23 Jul, 13 | by kuppell

A study investigating the validity of recommendations in treatment guidelines to use higher than approved doses of oseltamivir in patients with severe influenza has found that there were no virological or clinical advantages with double dose compared with standard dose.

The double-blind randomised control trial was conducted in 13 hospitals in Indonesia, Singapore, Thailand and Vietnam. The study included 326 patients, of which 246 were children (<15 years), and 165 and 161 patients were randomised to receive double (150mg twice daily or paediatric equivalent) or standard (75mg twice daily or paediatric equivalent) oseltamivir, respectively. A total of 260 patients (79.8%) were infected with influenza virus A, 53 (16.2%) with influenza virus B and 13 (3.9%) were found to be false positive by rapid antigen test.
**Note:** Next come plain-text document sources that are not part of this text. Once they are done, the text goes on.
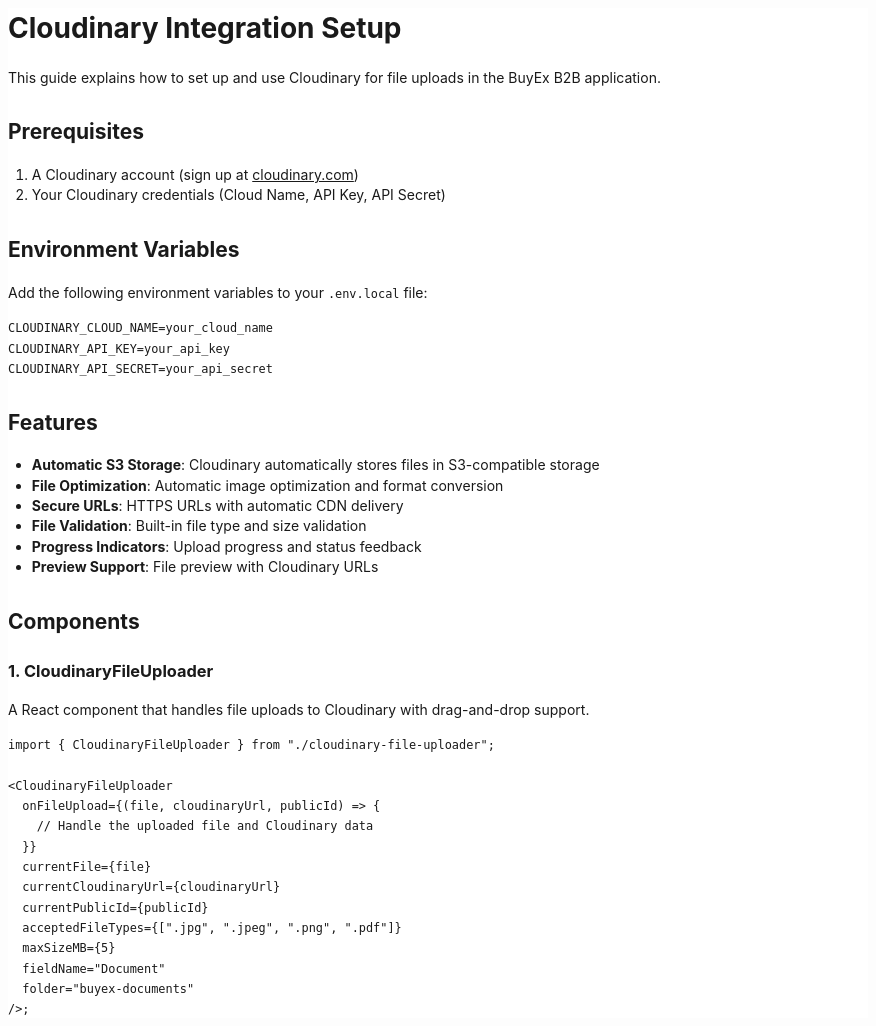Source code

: # Cloudinary Integration Setup

This guide explains how to set up and use Cloudinary for file uploads in the BuyEx B2B application.

## Prerequisites

1. A Cloudinary account (sign up at [cloudinary.com](https://cloudinary.com))
2. Your Cloudinary credentials (Cloud Name, API Key, API Secret)

## Environment Variables

Add the following environment variables to your `.env.local` file:

```env
CLOUDINARY_CLOUD_NAME=your_cloud_name
CLOUDINARY_API_KEY=your_api_key
CLOUDINARY_API_SECRET=your_api_secret
```

## Features

- **Automatic S3 Storage**: Cloudinary automatically stores files in S3-compatible storage
- **File Optimization**: Automatic image optimization and format conversion
- **Secure URLs**: HTTPS URLs with automatic CDN delivery
- **File Validation**: Built-in file type and size validation
- **Progress Indicators**: Upload progress and status feedback
- **Preview Support**: File preview with Cloudinary URLs

## Components

### 1. CloudinaryFileUploader

A React component that handles file uploads to Cloudinary with drag-and-drop support.

```tsx
import { CloudinaryFileUploader } from "./cloudinary-file-uploader";

<CloudinaryFileUploader
  onFileUpload={(file, cloudinaryUrl, publicId) => {
    // Handle the uploaded file and Cloudinary data
  }}
  currentFile={file}
  currentCloudinaryUrl={cloudinaryUrl}
  currentPublicId={publicId}
  acceptedFileTypes={[".jpg", ".jpeg", ".png", ".pdf"]}
  maxSizeMB={5}
  fieldName="Document"
  folder="buyex-documents"
/>;
```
The primary endpoint was the viral status according to reverse transcriptase PCR for influenza RNA in a combined nasal and throat swab on day 5 after oseltamivir treatment. Secondary clinical endpoints included mortality, mechanical ventilation, admission to intensive care, symptoms and resumption of activity. The researchers say: ‘We found that double dose oseltamivir was well tolerated but did not confer additional virological or clinical benefits over standard dose treatment in South East Asia. There were no differences between the treatment arms in detection of viral RNA or infectious virus on day 5.’ They do, however, point out that as all patients were randomised to an active treatment the study was not designed to evaluate the efficacy of oseltamivir in H5N1 infections. BMJ 2013;346:f3039.